Vidi il film all’epoca, quando uscì,ne ammirai le prove esemplari di Hopkins e della Thompson. Non ho letto il romanzo ma mi ripropongo di farlo. Circa ciò che nel film viene raccontato, mi viene in mente un parallelismo tra tale film ed un film di Claude Sautet “Un coeur en hiver”. In entrambe le storie i due protagonisti si negano la possibilità dell’amore. Nel film di Sautet , l’unica differenza è data dal fatto che il “lui” gioca inizialmente con la coprotagonista ( due magnifici attori, Emmanuelle Bèart e Daniel Auteuil), facendole pensare di volerla sedurre, ma poi si rivelerà essere solo una crudeltà.Ecco il parallelismo è dato dal fatto che i due uomini si neghino la possibilità di avere dei sentimenti e coltivarli. Hanno innalzata una barriera.

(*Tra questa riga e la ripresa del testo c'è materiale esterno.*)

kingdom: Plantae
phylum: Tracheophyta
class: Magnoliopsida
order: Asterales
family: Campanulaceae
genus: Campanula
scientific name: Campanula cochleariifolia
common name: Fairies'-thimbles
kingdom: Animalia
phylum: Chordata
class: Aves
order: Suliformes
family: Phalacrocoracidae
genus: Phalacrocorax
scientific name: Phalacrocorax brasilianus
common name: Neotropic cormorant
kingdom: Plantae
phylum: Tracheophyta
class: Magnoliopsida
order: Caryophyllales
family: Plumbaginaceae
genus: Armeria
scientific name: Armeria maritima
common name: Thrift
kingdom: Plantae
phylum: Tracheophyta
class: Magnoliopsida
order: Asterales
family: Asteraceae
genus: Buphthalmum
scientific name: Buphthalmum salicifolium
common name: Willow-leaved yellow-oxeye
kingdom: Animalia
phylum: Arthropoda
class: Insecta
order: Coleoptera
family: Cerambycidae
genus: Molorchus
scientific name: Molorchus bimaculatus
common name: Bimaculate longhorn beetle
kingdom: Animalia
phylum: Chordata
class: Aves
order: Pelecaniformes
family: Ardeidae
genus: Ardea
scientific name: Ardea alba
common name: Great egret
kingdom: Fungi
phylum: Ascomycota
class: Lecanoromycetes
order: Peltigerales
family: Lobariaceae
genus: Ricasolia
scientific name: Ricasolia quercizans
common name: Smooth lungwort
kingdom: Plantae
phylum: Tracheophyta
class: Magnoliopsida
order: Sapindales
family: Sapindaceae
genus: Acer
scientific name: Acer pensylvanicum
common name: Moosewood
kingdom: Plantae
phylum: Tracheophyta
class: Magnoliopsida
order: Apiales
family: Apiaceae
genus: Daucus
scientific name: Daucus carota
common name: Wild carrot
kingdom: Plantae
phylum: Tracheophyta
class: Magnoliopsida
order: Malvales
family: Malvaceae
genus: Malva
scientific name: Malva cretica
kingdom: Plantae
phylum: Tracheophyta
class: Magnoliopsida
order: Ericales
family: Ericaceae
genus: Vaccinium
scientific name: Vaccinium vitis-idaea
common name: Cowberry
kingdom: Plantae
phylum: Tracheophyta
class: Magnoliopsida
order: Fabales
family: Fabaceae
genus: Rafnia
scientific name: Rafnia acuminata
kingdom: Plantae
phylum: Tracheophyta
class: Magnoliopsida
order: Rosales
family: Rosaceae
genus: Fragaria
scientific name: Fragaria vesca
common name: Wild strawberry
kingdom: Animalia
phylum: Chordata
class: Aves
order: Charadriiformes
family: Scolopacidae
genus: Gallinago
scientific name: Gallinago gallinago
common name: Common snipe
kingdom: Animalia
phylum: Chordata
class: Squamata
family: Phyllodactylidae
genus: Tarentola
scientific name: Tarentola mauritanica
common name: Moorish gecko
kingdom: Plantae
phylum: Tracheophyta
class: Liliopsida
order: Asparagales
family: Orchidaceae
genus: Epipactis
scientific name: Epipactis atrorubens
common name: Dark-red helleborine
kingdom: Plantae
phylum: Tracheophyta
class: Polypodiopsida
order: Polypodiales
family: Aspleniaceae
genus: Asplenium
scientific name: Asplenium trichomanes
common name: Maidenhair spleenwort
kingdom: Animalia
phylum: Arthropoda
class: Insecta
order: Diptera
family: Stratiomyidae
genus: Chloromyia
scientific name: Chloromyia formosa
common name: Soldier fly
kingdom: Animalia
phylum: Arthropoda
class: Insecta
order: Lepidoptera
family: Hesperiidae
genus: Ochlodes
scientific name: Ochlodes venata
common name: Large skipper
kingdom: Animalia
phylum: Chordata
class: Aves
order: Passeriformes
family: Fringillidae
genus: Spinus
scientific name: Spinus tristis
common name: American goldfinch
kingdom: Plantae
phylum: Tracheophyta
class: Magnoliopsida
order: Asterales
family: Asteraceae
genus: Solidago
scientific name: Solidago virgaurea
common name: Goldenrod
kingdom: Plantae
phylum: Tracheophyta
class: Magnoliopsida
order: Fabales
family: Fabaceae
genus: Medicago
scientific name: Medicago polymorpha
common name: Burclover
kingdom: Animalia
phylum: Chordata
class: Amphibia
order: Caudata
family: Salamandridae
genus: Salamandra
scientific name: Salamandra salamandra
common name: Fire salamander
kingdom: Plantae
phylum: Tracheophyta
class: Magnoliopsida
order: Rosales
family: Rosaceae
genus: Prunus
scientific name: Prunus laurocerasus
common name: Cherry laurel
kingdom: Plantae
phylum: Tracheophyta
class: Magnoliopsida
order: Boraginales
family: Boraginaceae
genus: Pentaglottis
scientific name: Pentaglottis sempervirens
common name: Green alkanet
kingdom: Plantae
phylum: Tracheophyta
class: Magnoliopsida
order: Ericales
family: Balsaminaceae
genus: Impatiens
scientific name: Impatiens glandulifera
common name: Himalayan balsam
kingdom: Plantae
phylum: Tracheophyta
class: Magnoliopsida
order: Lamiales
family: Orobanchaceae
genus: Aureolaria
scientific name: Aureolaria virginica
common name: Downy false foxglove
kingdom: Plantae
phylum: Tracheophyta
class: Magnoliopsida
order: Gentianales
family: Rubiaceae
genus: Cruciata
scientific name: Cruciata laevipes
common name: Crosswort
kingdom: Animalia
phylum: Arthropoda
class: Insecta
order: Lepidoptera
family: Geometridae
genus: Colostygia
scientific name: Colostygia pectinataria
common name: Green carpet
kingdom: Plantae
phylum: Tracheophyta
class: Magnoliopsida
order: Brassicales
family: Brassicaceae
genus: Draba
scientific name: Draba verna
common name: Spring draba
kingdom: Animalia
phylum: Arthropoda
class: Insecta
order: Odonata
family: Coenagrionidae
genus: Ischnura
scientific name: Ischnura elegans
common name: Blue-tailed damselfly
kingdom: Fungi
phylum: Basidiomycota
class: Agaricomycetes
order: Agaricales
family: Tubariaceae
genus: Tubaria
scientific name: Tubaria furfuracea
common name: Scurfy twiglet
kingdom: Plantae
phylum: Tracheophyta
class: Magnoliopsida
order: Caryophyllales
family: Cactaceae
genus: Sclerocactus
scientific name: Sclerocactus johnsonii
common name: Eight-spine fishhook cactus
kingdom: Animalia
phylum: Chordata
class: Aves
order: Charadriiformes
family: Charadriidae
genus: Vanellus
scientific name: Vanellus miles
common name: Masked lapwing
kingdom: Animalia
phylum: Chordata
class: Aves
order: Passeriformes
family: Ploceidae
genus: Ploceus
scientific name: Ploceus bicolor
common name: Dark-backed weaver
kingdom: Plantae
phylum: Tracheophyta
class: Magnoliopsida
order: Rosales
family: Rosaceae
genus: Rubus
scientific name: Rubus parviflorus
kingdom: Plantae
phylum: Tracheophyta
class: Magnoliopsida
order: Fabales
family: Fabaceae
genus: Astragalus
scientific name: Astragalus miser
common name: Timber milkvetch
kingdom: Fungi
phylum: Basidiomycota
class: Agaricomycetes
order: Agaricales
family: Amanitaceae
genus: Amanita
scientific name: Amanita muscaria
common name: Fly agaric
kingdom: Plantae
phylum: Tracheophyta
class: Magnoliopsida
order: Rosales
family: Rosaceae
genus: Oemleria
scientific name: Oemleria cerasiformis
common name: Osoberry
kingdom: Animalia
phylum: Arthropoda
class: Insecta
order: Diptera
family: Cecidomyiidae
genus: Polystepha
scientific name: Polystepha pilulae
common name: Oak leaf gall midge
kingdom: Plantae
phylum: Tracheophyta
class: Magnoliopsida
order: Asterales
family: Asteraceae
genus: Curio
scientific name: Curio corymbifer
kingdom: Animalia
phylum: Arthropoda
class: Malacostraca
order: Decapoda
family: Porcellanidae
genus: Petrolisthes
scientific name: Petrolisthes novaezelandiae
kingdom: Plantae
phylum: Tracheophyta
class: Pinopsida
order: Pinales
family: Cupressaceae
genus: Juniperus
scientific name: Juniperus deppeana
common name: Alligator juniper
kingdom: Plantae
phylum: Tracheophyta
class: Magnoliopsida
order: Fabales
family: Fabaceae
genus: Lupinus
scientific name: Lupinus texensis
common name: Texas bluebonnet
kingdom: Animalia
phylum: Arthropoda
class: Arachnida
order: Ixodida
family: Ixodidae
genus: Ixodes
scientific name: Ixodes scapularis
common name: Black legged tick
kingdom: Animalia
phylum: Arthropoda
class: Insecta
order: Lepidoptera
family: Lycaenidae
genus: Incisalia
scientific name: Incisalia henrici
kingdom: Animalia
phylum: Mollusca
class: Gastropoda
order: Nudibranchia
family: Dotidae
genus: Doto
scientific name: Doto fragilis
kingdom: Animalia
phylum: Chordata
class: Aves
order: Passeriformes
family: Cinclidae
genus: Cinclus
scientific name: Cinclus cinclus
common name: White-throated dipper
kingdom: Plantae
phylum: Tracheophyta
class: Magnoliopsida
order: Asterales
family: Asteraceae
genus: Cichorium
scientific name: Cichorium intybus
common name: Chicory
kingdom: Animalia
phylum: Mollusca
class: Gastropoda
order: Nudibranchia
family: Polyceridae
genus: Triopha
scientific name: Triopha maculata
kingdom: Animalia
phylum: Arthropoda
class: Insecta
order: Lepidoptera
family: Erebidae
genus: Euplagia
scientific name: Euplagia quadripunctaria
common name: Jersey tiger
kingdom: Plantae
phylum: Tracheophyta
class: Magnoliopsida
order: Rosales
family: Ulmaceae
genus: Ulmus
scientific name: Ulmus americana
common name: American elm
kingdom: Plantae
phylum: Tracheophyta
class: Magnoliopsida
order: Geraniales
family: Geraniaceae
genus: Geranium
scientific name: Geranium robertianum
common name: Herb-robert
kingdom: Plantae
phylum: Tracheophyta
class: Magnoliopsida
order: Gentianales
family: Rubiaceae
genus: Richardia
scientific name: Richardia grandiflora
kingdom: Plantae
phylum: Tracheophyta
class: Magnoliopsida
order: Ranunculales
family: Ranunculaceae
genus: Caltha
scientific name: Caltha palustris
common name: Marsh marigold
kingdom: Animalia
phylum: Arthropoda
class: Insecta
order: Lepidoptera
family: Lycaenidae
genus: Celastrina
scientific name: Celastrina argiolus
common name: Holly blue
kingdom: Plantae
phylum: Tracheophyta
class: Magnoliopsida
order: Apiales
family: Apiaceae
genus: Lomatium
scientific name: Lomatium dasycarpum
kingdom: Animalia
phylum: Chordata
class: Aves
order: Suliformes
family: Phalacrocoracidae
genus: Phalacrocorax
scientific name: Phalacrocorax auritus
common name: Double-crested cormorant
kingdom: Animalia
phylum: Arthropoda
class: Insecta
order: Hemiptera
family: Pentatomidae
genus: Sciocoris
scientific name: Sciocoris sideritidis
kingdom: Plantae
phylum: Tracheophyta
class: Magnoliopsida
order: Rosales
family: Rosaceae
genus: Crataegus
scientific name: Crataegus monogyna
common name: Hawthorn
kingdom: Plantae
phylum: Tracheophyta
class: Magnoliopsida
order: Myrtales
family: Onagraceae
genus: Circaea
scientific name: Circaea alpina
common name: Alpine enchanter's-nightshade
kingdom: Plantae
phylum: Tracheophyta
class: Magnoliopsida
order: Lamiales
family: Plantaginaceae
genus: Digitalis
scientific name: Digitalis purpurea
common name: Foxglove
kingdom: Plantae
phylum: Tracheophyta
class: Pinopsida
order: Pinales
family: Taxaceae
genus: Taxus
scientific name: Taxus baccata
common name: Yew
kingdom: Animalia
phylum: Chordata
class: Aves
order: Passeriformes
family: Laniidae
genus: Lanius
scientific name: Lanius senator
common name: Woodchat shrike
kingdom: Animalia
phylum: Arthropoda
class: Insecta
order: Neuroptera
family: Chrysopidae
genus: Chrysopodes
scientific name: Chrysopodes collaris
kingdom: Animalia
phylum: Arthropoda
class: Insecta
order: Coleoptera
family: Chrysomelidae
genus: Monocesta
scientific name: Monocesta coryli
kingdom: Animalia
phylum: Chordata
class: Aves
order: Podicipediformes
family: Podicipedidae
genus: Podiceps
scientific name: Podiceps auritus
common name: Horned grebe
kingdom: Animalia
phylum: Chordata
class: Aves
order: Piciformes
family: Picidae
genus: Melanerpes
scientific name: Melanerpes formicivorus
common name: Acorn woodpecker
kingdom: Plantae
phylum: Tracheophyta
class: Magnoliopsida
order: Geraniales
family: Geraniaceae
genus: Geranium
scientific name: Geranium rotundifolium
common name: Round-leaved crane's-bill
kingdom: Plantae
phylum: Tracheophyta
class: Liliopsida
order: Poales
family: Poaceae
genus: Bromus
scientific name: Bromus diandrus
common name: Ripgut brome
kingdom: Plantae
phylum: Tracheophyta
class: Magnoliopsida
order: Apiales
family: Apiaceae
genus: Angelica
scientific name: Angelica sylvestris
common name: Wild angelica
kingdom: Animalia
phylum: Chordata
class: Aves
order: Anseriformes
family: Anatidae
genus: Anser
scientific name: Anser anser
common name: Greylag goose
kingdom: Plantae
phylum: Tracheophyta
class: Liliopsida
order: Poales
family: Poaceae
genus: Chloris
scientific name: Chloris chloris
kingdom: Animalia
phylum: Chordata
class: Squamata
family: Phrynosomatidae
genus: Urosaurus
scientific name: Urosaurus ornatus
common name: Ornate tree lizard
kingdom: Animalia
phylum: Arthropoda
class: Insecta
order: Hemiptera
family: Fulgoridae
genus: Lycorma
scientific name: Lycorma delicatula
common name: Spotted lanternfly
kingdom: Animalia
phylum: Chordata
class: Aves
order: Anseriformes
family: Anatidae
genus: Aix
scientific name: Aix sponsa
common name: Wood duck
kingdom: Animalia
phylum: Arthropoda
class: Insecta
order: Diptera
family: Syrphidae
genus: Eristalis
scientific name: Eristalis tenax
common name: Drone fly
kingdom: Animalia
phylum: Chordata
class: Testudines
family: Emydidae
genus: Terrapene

Forse per il protagonista di Sautet nella sequenza finale c’è la possibilità di un qualche capovolgimento futuro poiché si tratta di un finale aperto a più ipotesi da parte dello spettatore.
Sì, Michela, è vero, i due uomini sembrano entrambi afflitti da anoressia sentimentale. Nel caso di ‘Un cuore in inverno’ è ancora più palese il desiderio che l’uomo prova per la violinista, ma che non può esprimere e di cui deve rimanere inconsapevole. Perciò la sua non è tanto una ‘crudeltà’, una seduzione messa in atto e poi tradita, ma probabilmente all’inizio era più spontaneo e ha ceduto all’attrazione per la donna, senza però mai riconoscerla, neanche con se stesso.
Complimenti! La recensione è così bella e curata che ho deciso di linkarla nel mio post su questo libro.
Io lo avrei preso a sberle Stevens per il suo essere imperturbabile, avrei voluto scuoterlo…
E’ un libro davvero bello e profondo, quasi filosofico senza la pesantezza dei libri filosofici!
Grazie Federica ! Anche la tua idea di scrivere a Ishiguro è simpatica ?
Per onor di cronaca questa recensione è stata scritta a quattro mani da Marzia Flamini e me.